Zu lange ging es beim Verständnis von Podcasts aber allein um die Evolution des Radios: Podcasts wurden ausschließlich als reiner Verbreitungsweg von Radio (miss-)verstanden. Radiosender stellten ihre Radiosendungen als Podcast bereit, jederzeit abruf- und downloadbar, jenseits von Sendeplänen und Sendezeiten – bis heute. Währenddessen sendeten damals die ersten Podcast-Pioniere in Deutschland, wie Annik Rubens oder Tim Pritlove.

 

Zurück ins Jahr 2021. Bei der Angebotsfülle fällt manchem Podcast-Beobachter nichts ein, außer der grundverkehrte Satz: „Wer soll das alles hören?!“. Das ist der Witz: Niemand soll alle Podcasts hören. Aber es kann für alle Bedürfnisse, Wünsche, Themen, Nischen, Stimmen einen Podcast geben. Das demokratische Medium Podcast ermöglicht ein Ökosystem mit Vielfalt. Ein gigantisches nichtlineares Angebot auf Abruf. Das kann es in dieser Breite, Tiefe und Vielfalt in den Begrenzungen des Rundfunks nie geben.

 

Kein Boom, kein Hype: ein neues Medium

Das Medium Podcast ist über ein Jahrzehnt kontinuierlich gewachsen. Jeder vierte bis dritte Mensch in Deutschland hat schon Podcasts gehört, je nach Erhebung. Schneller und sichtbarer wächst das Medium seit zwei Beschleunigungsphasen: Weltweit begründete der US-amerikanische Podcast „Serial“ 2014 den Hype der True-Crime-Podcasts. Hierzulande verschaffte „Das Coronavirus-Update“ dem Begriff und Konzept „Podcast“ eine neue Sichtbarkeit in der Breite. Beide Reichweitenerfolge kommen zwar aus Radiostrukturen, funktionieren aber eben nicht wie Radiosendungen.

 

Zurück zum Anfang: Warum sehen wir nun so viele Gesprächspodcasts in Deutschland?

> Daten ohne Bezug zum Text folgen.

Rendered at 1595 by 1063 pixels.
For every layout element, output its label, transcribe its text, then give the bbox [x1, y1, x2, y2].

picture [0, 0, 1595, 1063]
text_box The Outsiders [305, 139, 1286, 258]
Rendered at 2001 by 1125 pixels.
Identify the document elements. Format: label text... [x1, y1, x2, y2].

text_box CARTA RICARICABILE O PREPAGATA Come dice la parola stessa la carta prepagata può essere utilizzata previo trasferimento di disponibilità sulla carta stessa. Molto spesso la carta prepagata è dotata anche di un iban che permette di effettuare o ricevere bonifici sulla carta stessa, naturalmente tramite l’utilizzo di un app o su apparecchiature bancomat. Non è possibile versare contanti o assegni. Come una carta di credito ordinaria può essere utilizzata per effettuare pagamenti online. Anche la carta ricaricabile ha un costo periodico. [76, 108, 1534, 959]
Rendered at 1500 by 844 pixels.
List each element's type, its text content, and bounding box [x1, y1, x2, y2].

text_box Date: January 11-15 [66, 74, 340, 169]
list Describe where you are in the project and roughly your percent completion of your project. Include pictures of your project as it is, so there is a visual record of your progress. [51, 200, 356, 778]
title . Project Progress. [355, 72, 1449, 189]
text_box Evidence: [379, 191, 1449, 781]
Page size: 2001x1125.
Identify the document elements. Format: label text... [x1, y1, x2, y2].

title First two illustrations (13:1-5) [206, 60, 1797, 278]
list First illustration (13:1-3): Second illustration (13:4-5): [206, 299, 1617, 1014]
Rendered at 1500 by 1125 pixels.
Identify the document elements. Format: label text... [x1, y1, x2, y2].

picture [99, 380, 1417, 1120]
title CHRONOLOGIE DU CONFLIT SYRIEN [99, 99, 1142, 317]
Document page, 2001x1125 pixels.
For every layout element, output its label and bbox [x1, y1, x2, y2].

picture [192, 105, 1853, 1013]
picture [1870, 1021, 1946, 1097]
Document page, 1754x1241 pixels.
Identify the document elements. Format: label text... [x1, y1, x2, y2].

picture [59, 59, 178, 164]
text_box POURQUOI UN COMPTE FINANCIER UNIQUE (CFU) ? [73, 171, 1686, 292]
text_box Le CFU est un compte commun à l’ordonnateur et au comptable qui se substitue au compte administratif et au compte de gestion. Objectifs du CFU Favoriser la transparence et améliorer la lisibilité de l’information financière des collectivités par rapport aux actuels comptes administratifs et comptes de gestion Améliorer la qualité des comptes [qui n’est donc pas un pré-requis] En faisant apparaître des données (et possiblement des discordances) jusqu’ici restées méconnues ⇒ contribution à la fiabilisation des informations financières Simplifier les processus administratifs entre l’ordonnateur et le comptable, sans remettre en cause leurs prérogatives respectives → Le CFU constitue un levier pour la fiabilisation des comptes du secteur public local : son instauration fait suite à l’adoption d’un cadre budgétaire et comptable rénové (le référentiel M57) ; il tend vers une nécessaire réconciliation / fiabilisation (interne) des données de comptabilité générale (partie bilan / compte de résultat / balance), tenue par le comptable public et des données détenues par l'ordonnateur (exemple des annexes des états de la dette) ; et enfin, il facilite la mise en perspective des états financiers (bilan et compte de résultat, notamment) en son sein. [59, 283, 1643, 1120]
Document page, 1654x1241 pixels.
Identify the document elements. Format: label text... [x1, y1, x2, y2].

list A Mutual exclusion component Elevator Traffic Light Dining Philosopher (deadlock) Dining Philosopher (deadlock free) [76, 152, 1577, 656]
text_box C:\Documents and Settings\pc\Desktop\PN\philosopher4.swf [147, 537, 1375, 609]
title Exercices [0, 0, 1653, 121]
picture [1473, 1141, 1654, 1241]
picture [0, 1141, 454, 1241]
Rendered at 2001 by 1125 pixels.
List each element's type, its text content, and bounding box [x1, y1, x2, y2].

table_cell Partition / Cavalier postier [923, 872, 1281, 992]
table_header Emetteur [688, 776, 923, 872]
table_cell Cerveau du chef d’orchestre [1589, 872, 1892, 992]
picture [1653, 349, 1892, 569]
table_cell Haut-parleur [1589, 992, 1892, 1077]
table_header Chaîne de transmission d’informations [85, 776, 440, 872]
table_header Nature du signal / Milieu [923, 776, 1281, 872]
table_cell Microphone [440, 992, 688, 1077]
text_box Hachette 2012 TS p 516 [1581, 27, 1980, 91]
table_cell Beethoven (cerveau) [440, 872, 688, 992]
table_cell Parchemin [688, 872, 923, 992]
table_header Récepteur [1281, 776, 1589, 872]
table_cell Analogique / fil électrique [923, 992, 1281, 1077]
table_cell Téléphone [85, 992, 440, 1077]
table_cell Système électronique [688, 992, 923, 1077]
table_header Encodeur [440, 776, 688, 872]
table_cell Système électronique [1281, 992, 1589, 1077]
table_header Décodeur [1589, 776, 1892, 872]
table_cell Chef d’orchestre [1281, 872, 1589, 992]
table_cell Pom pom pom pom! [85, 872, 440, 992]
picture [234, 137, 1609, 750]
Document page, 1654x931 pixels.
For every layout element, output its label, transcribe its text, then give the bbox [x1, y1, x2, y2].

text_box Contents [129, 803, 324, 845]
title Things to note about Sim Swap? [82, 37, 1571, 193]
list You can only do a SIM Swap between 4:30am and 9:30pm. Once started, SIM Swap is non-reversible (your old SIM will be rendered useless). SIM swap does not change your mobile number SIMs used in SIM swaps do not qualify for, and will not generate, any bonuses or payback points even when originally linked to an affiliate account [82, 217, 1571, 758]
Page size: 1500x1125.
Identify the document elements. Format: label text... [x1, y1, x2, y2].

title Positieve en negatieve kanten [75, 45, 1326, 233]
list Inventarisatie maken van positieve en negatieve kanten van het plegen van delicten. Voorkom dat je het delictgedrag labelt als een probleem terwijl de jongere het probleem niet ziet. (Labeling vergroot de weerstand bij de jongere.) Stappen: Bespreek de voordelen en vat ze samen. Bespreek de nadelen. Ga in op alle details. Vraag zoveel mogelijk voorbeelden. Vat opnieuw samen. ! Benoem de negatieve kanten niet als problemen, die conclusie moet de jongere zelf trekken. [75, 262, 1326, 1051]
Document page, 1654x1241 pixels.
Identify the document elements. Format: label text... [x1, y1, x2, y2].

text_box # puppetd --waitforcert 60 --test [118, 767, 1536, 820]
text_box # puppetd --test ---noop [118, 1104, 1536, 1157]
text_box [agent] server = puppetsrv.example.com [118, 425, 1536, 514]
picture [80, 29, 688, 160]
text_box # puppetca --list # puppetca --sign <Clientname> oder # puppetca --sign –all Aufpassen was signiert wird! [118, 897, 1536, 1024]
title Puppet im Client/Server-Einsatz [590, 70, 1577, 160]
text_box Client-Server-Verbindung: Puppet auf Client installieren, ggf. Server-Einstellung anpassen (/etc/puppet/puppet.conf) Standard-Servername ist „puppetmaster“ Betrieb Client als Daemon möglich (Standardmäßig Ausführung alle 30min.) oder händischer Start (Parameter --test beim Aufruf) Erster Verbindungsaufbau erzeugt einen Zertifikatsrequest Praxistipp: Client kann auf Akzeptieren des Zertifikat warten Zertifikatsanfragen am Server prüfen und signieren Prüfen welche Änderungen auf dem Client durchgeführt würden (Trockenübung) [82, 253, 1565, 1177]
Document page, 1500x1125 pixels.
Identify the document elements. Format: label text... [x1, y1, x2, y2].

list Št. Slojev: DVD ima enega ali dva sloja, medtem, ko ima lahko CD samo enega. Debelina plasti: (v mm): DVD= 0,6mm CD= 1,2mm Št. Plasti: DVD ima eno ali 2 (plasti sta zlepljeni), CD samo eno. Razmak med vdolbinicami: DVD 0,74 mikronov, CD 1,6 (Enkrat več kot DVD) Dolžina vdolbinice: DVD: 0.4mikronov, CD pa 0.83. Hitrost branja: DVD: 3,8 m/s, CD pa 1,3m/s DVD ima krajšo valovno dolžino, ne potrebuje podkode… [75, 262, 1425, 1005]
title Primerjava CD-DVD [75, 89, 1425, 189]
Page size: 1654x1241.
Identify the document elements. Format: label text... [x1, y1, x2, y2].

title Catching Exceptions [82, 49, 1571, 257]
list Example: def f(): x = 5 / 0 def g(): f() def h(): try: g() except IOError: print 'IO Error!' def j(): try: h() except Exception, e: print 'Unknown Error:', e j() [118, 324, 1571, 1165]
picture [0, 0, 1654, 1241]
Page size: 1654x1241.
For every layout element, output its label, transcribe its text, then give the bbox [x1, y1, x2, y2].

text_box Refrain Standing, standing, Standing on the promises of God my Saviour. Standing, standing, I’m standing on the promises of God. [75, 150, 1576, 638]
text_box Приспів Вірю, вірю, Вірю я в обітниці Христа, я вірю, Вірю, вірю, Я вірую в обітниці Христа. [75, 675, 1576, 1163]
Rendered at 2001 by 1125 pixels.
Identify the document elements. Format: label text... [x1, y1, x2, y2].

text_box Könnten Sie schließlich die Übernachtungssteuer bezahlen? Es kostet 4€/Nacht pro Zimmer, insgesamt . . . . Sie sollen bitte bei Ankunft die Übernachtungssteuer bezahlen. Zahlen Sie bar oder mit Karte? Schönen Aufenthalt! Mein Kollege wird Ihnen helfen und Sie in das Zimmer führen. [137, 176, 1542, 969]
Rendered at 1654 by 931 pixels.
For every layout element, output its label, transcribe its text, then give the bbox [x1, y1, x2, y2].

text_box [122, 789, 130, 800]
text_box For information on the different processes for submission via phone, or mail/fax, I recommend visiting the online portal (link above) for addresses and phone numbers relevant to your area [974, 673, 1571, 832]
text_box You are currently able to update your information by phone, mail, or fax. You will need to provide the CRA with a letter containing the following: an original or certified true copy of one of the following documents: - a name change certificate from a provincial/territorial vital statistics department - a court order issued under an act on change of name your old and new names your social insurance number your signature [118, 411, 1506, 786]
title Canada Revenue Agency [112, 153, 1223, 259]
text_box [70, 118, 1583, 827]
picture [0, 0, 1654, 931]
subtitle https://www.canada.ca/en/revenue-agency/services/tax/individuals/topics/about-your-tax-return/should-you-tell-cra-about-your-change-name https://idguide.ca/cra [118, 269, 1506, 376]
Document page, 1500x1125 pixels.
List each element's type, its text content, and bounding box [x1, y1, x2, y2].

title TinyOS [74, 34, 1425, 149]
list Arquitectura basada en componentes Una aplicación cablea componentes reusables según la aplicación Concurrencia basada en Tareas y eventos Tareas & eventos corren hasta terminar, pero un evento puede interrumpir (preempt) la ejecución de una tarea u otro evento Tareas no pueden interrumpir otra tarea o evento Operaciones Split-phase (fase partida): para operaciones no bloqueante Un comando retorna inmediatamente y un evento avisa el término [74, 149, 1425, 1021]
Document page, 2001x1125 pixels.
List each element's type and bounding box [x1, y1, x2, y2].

Erstens: Klassische Medien und Formate geben nicht mehr den Takt für das Publikum vor, die linearen Lagerfeuer-Momente werden seltener. Stattdessen entscheiden Nutzende individuell, welchen Themen, Medien, Marken, Menschen sie ihre Aufmerksamkeit schenken. Je jünger das Publikum, umso deutlicher wird dieser Trend. Was YouTube für das Fernsehen ist, sind Podcasts für das Radio. Zweiter Erklärungsansatz: Es gibt offensichtlich ein großes Bedürfnis nach Gesprächigkeit, Persönlichem, nach Ausführlichkeit und Tiefe. Daraus könnte das Radio lernen, muss sogar. Denn die kommerziellen Plattformen lernen schnell, was Podcasts ausmacht und auch, wie sie dem Radio den Rang ablaufen.

 

Dieser Text ist zuerst erschienen in Politik & Kultur 11/2021.